‹ Cours familier de Littérature - Volume 18Chapitre 23 sur 106 · XXIV.

XXIV.

Il conclut ici que la royauté ne peut être reconnue à moins que l'individu couronné ne soit évidemment supérieur en talent et en vertu à tous les autres.

La république ou l'État parfait doit participer du pouvoir absolu par la vigueur de l'autorité, du pouvoir oligarchique par la sagesse des conseils. Il est cependant très-évident que sa qualité natale de sujet d'un roi comme Philippe, et de précepteur d'un héros-roi comme Alexandre, font garder à Aristote des ménagements discrets pour la royauté. De là sa perte.

Le philosophe parfait se retrouve dans des considérations merveilleusement sagaces sur l'éducation générale des citoyens:

«L'association politique étant toujours composée de chefs et de subordonnés, je demande si l'autorité et l'obéissance doivent être alternatives ou viagères. Il est clair que le système de l'éducation devra se rapporter à ces grandes divisions des citoyens entre eux. Si quelques hommes l'emportaient sur les autres hommes autant que, selon la croyance commune, les dieux et les héros peuvent différer des mortels, à l'égard du corps qu'un seul coup d'oeil suffit pour juger, et même à l'égard de l'âme, de telle sorte que la supériorité des chefs fût aussi incontestable et aussi évidente pour les sujets, nul doute qu'il ne fallût préférer la perpétuité de l'obéissance pour les uns, et du pouvoir pour les autres.

«Mais ces dissemblances sont choses fort difficiles à constater; et il n'en est point du tout ici comme pour ces rois de l'Inde qui, selon Scylax, l'emportent si complétement sur les sujets qui leur obéissent. Il est donc évident que, par bien des motifs, l'alternative de l'autorité et de la soumission doit nécessairement être commune à tous les citoyens. L'égalité est l'identité d'attributions entre des êtres semblables, et l'État ne saurait vivre contre les lois de l'équité: les factieux que le pays renferme toujours trouveraient de constants appuis dans les sujets mécontents, et les membres du gouvernement ne sauraient jamais être assez nombreux pour résister à tant d'ennemis réunis.

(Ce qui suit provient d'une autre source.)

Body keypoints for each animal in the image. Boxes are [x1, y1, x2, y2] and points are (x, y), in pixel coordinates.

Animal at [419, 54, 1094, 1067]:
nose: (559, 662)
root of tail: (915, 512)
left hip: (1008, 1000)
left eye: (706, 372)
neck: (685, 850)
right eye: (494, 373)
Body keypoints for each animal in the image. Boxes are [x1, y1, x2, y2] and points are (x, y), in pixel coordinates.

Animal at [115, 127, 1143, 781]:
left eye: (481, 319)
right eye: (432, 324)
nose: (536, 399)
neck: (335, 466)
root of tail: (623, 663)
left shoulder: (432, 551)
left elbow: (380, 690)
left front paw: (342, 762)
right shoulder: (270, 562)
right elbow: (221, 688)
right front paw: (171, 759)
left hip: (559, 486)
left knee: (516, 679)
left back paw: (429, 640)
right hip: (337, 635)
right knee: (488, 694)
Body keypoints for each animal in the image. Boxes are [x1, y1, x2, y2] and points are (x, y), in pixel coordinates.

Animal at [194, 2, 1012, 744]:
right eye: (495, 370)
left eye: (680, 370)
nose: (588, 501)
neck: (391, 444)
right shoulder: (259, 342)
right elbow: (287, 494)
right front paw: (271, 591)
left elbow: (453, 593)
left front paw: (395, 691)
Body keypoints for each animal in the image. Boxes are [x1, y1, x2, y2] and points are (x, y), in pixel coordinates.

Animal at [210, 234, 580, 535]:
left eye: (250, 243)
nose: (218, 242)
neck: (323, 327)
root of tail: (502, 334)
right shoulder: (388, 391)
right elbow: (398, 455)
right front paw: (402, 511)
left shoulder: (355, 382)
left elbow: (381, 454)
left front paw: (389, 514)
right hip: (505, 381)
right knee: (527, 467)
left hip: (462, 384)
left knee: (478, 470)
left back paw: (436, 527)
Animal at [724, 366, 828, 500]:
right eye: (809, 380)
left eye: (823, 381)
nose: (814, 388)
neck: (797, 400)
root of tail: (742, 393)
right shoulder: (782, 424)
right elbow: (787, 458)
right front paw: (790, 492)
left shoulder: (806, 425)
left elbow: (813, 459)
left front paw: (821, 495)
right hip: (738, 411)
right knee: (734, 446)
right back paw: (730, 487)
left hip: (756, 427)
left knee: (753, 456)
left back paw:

«Cependant il est incontestable qu'il doit y avoir une différence entre les chefs et les subordonnés. Quelle sera cette différence, et quelle sera la répartition du pouvoir? Telles sont les questions que doit résoudre le législateur. Nous l'avons déjà dit: c'est la nature elle-même qui a tracé la ligne de démarcation, en créant dans une espèce identique les classes des jeunes et des vieux, les uns destinés à obéir, les autres capables de commander. Une autorité conférée par l'âge ne peut irriter la jalousie, ni enfler la vanité de personne, surtout lorsque chacun est assuré d'obtenir avec les années la même prérogative.

«Ainsi l'autorité et l'obéissance doivent être à la fois perpétuelles et alternatives; et, par suite, l'éducation doit être à la fois pareille et diverse; puisque, de l'aveu de tout le monde, l'obéissance est la véritable école du commandement.»